We need to define a separate inference architecture that shares the weights of the trained model.

In [None]:
# 1. Define the Inference Encoder
# Input: English Sentence -> Output: Context Vector (State)
encoder_model = models.Model(encoder_inputs, encoder_state)

# 2. Define the Inference Decoder
# Inputs: Previous Word + Previous State
decoder_state_input = layers.Input(shape=(LATENT_DIM,), name="input_state")
decoder_word_input = layers.Input(shape=(1,), name="input_word")

# Reuse layers from training model
x = decoder_embedding(decoder_word_input)
decoder_outputs, decoder_state = decoder_gru(x, initial_state=decoder_state_input)
decoder_outputs = decoder_dense(decoder_outputs)

decoder_model = models.Model(
    [decoder_word_input, decoder_state_input], 
    [decoder_outputs, decoder_state]
)

# 3. Decoding Loop
def decode_sentence(input_sentence):
    # 1. Encode the input
    input_seq = en_vectorizer([input_sentence])
    states_value = encoder_model.predict(input_seq, verbose=0)

    # 2. Start with 'sos' token
    # We need the ID for 'sos'
    vocab = de_vectorizer.get_vocabulary()
    sos_id = vocab.index('sos')
    eos_id = vocab.index('eos')
    
    target_seq = np.array([[sos_id]])
    decoded_sentence = []

    # 3. Loop until 'eos' or max length
    for _ in range(SEQUENCE_LENGTH):
        output_tokens, h = decoder_model.predict([target_seq, states_value], verbose=0)

        # Sample next token
        sampled_token_index = np.argmax(output_tokens[0, 0, :])
        sampled_word = vocab[sampled_token_index]

        if sampled_word == 'eos':
            break
            
        decoded_sentence.append(sampled_word)

        # Update the target sequence and state for next step
        target_seq = np.array([[sampled_token_index]])
        states_value = h

    return " ".join(decoded_sentence)

### 5.1 Testing the Translation
Let's see how our model performs on unseen data.

In [None]:
test_examples = [
    "I love cats",
    "He works every day",
    "She is happy",
    "The weather is nice today"
]

for sent in test_examples:
    translation = decode_sentence(sent)
    print(f"English: {sent}")
    print(f"German:  {translation}")
    print("-" * 30)

## 6️⃣ Chapter Summary

* **Seq2Seq Tasks:** Mapping sequences to sequences is fundamentally different from classification. It requires handling variable length inputs *and* outputs.
* **Encoder:** Compresses the source sentence into a single **Context Vector** (State).
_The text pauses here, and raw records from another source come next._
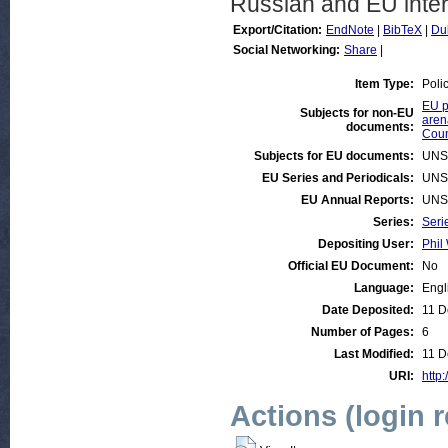
Russian and EU inter
Export/Citation:
EndNote
|
BibTeX
|
Du
Social Networking:
Share
|
Item Type:
Poli
EU p
Subjects for non-EU
aren
documents:
Coun
Subjects for EU documents:
UNS
EU Series and Periodicals:
UNS
EU Annual Reports:
UNS
Series:
Seri
Depositing User:
Phil 
Official EU Document:
No
Language:
Engl
Date Deposited:
11 D
Number of Pages:
6
Last Modified:
11 D
URI:
http:
Actions (login 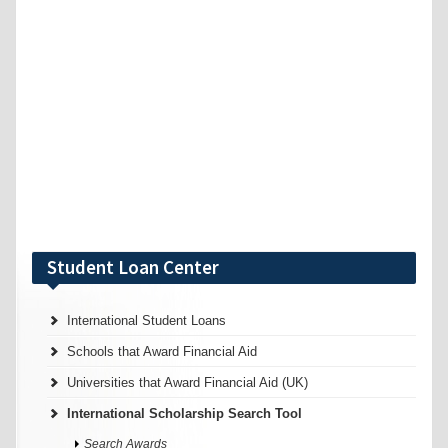
Student Loan Center
International Student Loans
Schools that Award Financial Aid
Universities that Award Financial Aid (UK)
International Scholarship Search Tool
Search Awards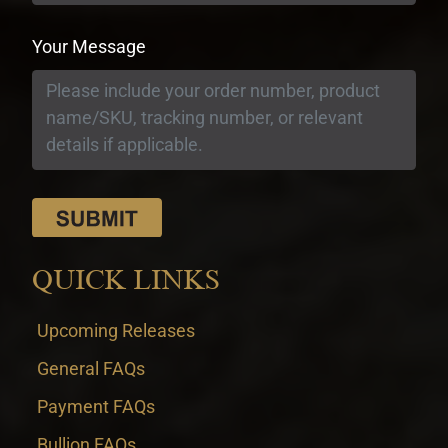
Your Message
QUICK LINKS
Upcoming Releases
General FAQs
Payment FAQs
Bullion FAQs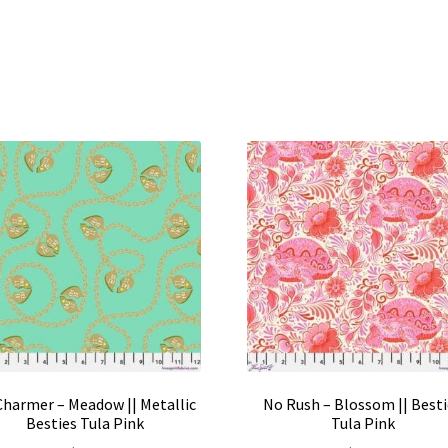
 Charmer – Meadow || Metallic
No Rush – Blossom || Best
Besties Tula Pink
Tula Pink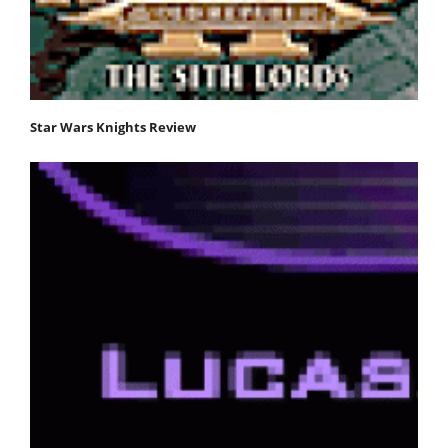
Star Wars Knights Review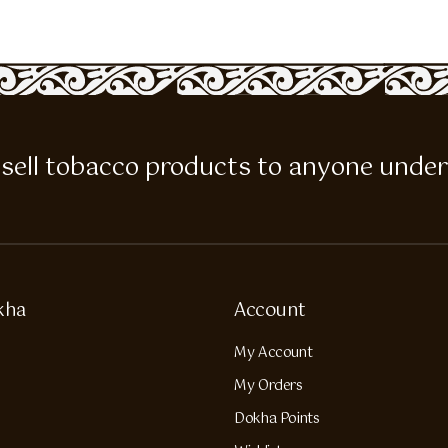
 to sell tobacco products to anyone under
kha
Account
My Account
My Orders
Dokha Points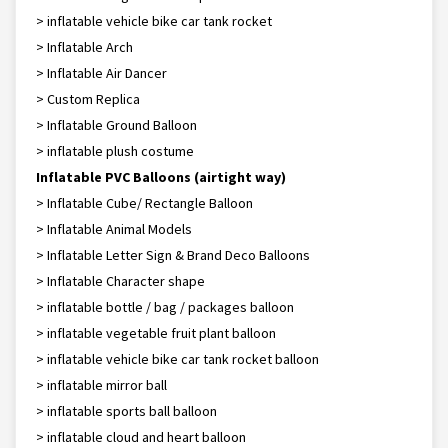
> inflatable vehicle bike car tank rocket
> Inflatable Arch
> Inflatable Air Dancer
> Custom Replica
> Inflatable Ground Balloon
> inflatable plush costume
Inflatable PVC Balloons (airtight way)
> Inflatable Cube/ Rectangle Balloon
> Inflatable Animal Models
> Inflatable Letter Sign & Brand Deco Balloons
> Inflatable Character shape
> inflatable bottle / bag / packages balloon
> inflatable vegetable fruit plant balloon
> inflatable vehicle bike car tank rocket balloon
> inflatable mirror ball
> inflatable sports ball balloon
> inflatable cloud and heart balloon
We used a Bidirectional GRU for this.
* **Decoder:** Unpacks the Context Vector into the target sentence.
* **Teacher Forcing:** During training, we feed the *correct* previous word to the decoder. This stabilizes training.
* **Inference:** During testing, we must feed the *predicted* previous word to the decoder (Recursive decoding).
* **Performance:** While this basic Seq2Seq model works, it struggles with very long sentences because the entire meaning must be compressed into one vector. In the next chapter, we will solve this with **Attention**.